There were other instances of sexual abuse, an older boy in Mickey’s neighborhood, a teacher at his school. “To experts in the field, Mantle’s story is consistent with a cluster of symptoms often seen in survivors of childhood abuse: sexual compulsivity or extreme promiscuity; alcoholism or substance abuse; difficulty regulating emotions and self-soothing; bed wetting; a distorted sense of self; self-loathing, shame, and guilt; a schism between a public image and the private self; feelings of isolation and mistrust; and difficulty getting close to others.”

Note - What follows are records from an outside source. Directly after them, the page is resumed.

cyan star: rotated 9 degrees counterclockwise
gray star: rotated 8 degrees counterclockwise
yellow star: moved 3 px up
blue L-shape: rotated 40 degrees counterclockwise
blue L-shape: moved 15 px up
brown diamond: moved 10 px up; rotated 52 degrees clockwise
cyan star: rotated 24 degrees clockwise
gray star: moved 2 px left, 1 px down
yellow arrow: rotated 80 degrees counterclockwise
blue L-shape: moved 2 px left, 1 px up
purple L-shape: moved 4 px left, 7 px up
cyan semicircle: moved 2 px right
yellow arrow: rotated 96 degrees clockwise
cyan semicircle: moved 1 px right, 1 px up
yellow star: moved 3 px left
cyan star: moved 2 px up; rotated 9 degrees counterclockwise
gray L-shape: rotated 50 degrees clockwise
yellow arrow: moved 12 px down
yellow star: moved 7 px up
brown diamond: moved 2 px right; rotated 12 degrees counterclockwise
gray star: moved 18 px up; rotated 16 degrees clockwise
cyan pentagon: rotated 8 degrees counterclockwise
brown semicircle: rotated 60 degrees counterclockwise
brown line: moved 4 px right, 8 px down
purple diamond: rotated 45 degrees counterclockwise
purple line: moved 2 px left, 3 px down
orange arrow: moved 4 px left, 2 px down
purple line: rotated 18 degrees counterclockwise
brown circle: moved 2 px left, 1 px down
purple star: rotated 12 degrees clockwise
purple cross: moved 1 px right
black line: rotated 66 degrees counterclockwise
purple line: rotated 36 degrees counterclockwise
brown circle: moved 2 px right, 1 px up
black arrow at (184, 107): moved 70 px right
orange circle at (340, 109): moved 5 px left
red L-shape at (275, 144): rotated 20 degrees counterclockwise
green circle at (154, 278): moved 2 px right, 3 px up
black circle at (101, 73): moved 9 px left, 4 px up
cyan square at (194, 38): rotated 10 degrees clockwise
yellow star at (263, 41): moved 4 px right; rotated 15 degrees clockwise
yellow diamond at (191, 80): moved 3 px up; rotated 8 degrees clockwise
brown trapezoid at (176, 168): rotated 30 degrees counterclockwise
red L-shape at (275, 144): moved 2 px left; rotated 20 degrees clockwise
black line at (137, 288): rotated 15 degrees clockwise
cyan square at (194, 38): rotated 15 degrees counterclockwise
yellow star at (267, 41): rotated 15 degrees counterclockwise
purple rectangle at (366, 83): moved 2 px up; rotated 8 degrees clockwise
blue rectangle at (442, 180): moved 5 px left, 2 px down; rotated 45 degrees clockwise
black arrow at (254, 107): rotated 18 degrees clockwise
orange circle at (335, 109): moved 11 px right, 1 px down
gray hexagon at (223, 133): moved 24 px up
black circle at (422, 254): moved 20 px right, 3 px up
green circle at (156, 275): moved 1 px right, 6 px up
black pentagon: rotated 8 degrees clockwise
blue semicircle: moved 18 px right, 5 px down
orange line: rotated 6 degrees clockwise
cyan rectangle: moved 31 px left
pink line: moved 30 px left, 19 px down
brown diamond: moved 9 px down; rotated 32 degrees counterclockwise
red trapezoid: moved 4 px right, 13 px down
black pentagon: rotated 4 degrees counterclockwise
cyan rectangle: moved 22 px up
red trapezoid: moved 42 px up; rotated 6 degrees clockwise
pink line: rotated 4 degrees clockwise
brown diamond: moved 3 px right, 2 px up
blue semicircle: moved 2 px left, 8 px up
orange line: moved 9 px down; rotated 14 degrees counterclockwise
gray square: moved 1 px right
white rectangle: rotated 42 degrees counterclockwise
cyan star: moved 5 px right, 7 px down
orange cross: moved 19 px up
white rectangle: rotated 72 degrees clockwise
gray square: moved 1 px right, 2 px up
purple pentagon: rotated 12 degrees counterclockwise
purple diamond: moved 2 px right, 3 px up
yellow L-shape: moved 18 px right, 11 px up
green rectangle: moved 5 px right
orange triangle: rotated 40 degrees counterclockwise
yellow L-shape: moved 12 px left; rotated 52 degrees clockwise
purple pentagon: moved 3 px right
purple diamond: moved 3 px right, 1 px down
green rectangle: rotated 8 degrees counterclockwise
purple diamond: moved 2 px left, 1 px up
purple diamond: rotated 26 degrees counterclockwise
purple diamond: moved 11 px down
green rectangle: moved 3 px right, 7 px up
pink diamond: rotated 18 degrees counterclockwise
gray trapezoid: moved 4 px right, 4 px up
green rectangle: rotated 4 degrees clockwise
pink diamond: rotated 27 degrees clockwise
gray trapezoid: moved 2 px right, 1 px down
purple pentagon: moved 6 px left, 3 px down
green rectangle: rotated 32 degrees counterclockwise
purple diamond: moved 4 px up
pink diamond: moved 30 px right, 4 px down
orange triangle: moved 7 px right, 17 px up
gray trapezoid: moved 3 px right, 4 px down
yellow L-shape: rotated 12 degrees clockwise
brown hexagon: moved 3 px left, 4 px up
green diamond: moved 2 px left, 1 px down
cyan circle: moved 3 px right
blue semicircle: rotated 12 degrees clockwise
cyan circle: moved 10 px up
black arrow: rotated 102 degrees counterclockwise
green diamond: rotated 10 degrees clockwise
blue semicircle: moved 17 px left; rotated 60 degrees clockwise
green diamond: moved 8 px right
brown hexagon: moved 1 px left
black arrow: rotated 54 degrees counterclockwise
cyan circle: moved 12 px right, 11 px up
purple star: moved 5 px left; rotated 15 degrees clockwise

One has to wonder, without the demons and the injuries, would Mantle have been even greater than he was? His size—five feet, eleven, 185 pounds—belied his power. Baseball aficionados are still trying to measure some of Mantle’s home runs, perhaps the most famous his 1951 blast at Bovard Field at USC that cleared the fence and landed in a neighboring football field. “Six decades later, Bovard Field remains sacred ground in Mantleology,” Leavy said. Estimates range from 551 feet to 660 feet.
Besides his power at the plate, Mantle had great speed on the bases. “He has more speed than any slugger and more slug than any speedster—and nobody has ever had more of both of ‘em together,” [Casey] Stengel declared. “This kid ain’t logical. He’s too good. It’s very confusing.”
Mantle would lead the Yankees to seven World Series championships. He was a 20-time All Star, a three-time American League MVP, and winner of a Gold Glove Award. While his all time batting average was 298, he would have finished over 300 if he had not continued to play with debilitating injuries. The most devastating injury occurred when he was only 19 playing in his first World Series. In right field, Mantle chased down a fly ball hit by Willie Mays, only to be called off at the last minute by Joe DiMaggio in center field. Coming up short, Mantle caught his spike on a drainage cover that had been left sticking up in the grass. Witnesses said that Mantle went down with such force it looked like he had been shot. The resulting knee injury was never properly repaired (today’s surgical techniques didn’t exist in 1951), and would plague Mantle his entire career.
Mantle’s power enabled him to drive the ball, but that force also wreaked havoc on his entire body. “A photograph taken as he hobbled toward a waiting limousine was converted into an annotated medical chart with dates and arrows fixed to every part of his body except the grimace on his face: knees, tonsils, shoulders, rib cage; abscessed hip, fractured finger, fractured foot; pulled, sprained, and torn muscles; surgery, surgery, and more surgery.”
He played with incredible pain for virtually his entire career. He never complained, never made excuses.
Other superstars will continue to come up through the ranks, some with better numbers than Mantle. Yet few will capture the public’s fascination as Mantle did.
“…Mantle fit the definition of a tragic hero—he was so gifted, so flawed, so damaged, so beautiful. The traumatic and defining knee injury he suffered catching a spike in an outfield drain during the 1951 World Series attenuated his breathtaking potential after just seven months in the major leagues. His death from alcohol-related cancer in 1995 attenuated eighteen months of belated, hard-earned sobriety. He had so little time to be his best self.”